EXTRACTED MATERIAL

━━━━━━━━━━━━━━━━━━━━

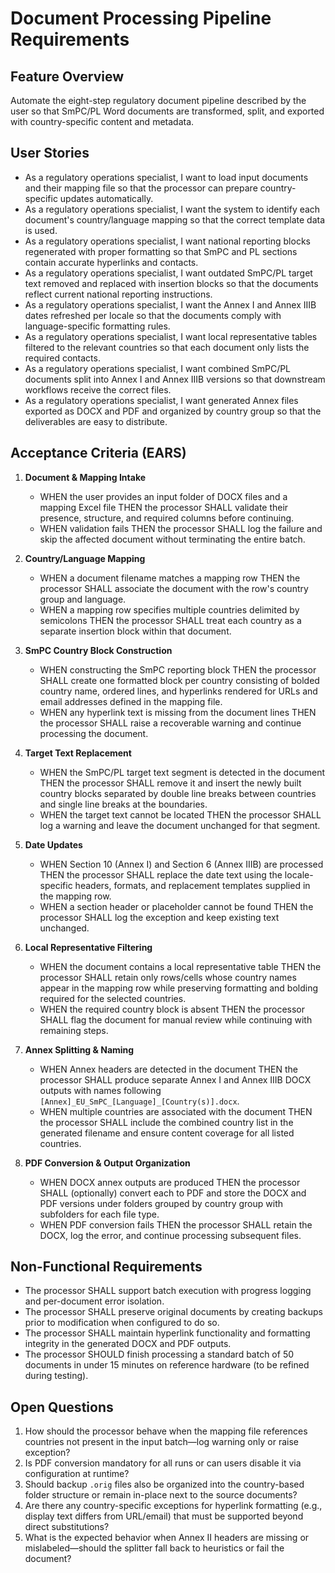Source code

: # Document Processing Pipeline Requirements

## Feature Overview
Automate the eight-step regulatory document pipeline described by the user so that SmPC/PL Word documents are transformed, split, and exported with country-specific content and metadata.

## User Stories
- As a regulatory operations specialist, I want to load input documents and their mapping file so that the processor can prepare country-specific updates automatically.
- As a regulatory operations specialist, I want the system to identify each document's country/language mapping so that the correct template data is used.
- As a regulatory operations specialist, I want national reporting blocks regenerated with proper formatting so that SmPC and PL sections contain accurate hyperlinks and contacts.
- As a regulatory operations specialist, I want outdated SmPC/PL target text removed and replaced with insertion blocks so that the documents reflect current national reporting instructions.
- As a regulatory operations specialist, I want the Annex I and Annex IIIB dates refreshed per locale so that the documents comply with language-specific formatting rules.
- As a regulatory operations specialist, I want local representative tables filtered to the relevant countries so that each document only lists the required contacts.
- As a regulatory operations specialist, I want combined SmPC/PL documents split into Annex I and Annex IIIB versions so that downstream workflows receive the correct files.
- As a regulatory operations specialist, I want generated Annex files exported as DOCX and PDF and organized by country group so that the deliverables are easy to distribute.

## Acceptance Criteria (EARS)
1. **Document & Mapping Intake**  
   - WHEN the user provides an input folder of DOCX files and a mapping Excel file THEN the processor SHALL validate their presence, structure, and required columns before continuing.
   - WHEN validation fails THEN the processor SHALL log the failure and skip the affected document without terminating the entire batch.

2. **Country/Language Mapping**  
   - WHEN a document filename matches a mapping row THEN the processor SHALL associate the document with the row's country group and language.  
   - WHEN a mapping row specifies multiple countries delimited by semicolons THEN the processor SHALL treat each country as a separate insertion block within that document.

3. **SmPC Country Block Construction**  
   - WHEN constructing the SmPC reporting block THEN the processor SHALL create one formatted block per country consisting of bolded country name, ordered lines, and hyperlinks rendered for URLs and email addresses defined in the mapping file.  
   - WHEN any hyperlink text is missing from the document lines THEN the processor SHALL raise a recoverable warning and continue processing the document.

4. **Target Text Replacement**  
   - WHEN the SmPC/PL target text segment is detected in the document THEN the processor SHALL remove it and insert the newly built country blocks separated by double line breaks between countries and single line breaks at the boundaries.  
   - WHEN the target text cannot be located THEN the processor SHALL log a warning and leave the document unchanged for that segment.

5. **Date Updates**  
   - WHEN Section 10 (Annex I) and Section 6 (Annex IIIB) are processed THEN the processor SHALL replace the date text using the locale-specific headers, formats, and replacement templates supplied in the mapping row.  
   - WHEN a section header or placeholder cannot be found THEN the processor SHALL log the exception and keep existing text unchanged.

6. **Local Representative Filtering**  
   - WHEN the document contains a local representative table THEN the processor SHALL retain only rows/cells whose country names appear in the mapping row while preserving formatting and bolding required for the selected countries.  
   - WHEN the required country block is absent THEN the processor SHALL flag the document for manual review while continuing with remaining steps.

7. **Annex Splitting & Naming**  
   - WHEN Annex headers are detected in the document THEN the processor SHALL produce separate Annex I and Annex IIIB DOCX outputs with names following `[Annex]_EU_SmPC_[Language]_[Country(s)].docx`.  
   - WHEN multiple countries are associated with the document THEN the processor SHALL include the combined country list in the generated filename and ensure content coverage for all listed countries.

8. **PDF Conversion & Output Organization**  
   - WHEN DOCX annex outputs are produced THEN the processor SHALL (optionally) convert each to PDF and store the DOCX and PDF versions under folders grouped by country group with subfolders for each file type.  
   - WHEN PDF conversion fails THEN the processor SHALL retain the DOCX, log the error, and continue processing subsequent files.

## Non-Functional Requirements
- The processor SHALL support batch execution with progress logging and per-document error isolation.
- The processor SHALL preserve original documents by creating backups prior to modification when configured to do so.
- The processor SHALL maintain hyperlink functionality and formatting integrity in the generated DOCX and PDF outputs.
- The processor SHOULD finish processing a standard batch of 50 documents in under 15 minutes on reference hardware (to be refined during testing).

## Open Questions
1. How should the processor behave when the mapping file references countries not present in the input batch—log warning only or raise exception?  
2. Is PDF conversion mandatory for all runs or can users disable it via configuration at runtime?  
3. Should backup `.orig` files also be organized into the country-based folder structure or remain in-place next to the source documents?  
4. Are there any country-specific exceptions for hyperlink formatting (e.g., display text differs from URL/email) that must be supported beyond direct substitutions?  
5. What is the expected behavior when Annex II headers are missing or mislabeled—should the splitter fall back to heuristics or fail the document?
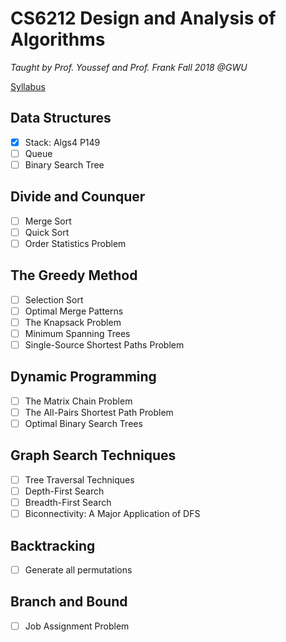 # CS6212 Design and Analysis of Algorithms
*Taught by Prof. Youssef and Prof. Frank Fall 2018 @GWU*

[Syllabus](https://www2.seas.gwu.edu/~ayoussef/cs6212/)

## Data Structures
- [x] Stack: Algs4 P149
- [ ] Queue
- [ ] Binary Search Tree

## Divide and Counquer
- [ ] Merge Sort
- [ ] Quick Sort
- [ ] Order Statistics Problem

## The Greedy Method
- [ ] Selection Sort
- [ ] Optimal Merge Patterns
- [ ] The Knapsack Problem
- [ ] Minimum Spanning Trees
- [ ] Single-Source Shortest Paths Problem

## Dynamic Programming
- [ ] The Matrix Chain Problem
- [ ] The All-Pairs Shortest Path Problem
- [ ] Optimal Binary Search Trees

## Graph Search Techniques
- [ ] Tree Traversal Techniques
- [ ] Depth-First Search
- [ ] Breadth-First Search
- [ ] Biconnectivity: A Major Application of DFS

## Backtracking
- [ ] Generate all permutations

## Branch and Bound
- [ ] Job Assignment Problem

━━━━━━━━━━━━━━━━━━━━

WHAT THE TASK REQUIRES
Only the lines above from the one with "- WHEN the document" through the one with "7. **Annex Splitting & Naming**" should be duplicated, character for character.

SOLVED EXERCISE
   - WHEN the document contains a local representative table THEN the processor SHALL retain only rows/cells whose country names appear in the mapping row while preserving formatting and bolding required for the selected countries.  
   - WHEN the required country block is absent THEN the processor SHALL flag the document for manual review while continuing with remaining steps.

7. **Annex Splitting & Naming**  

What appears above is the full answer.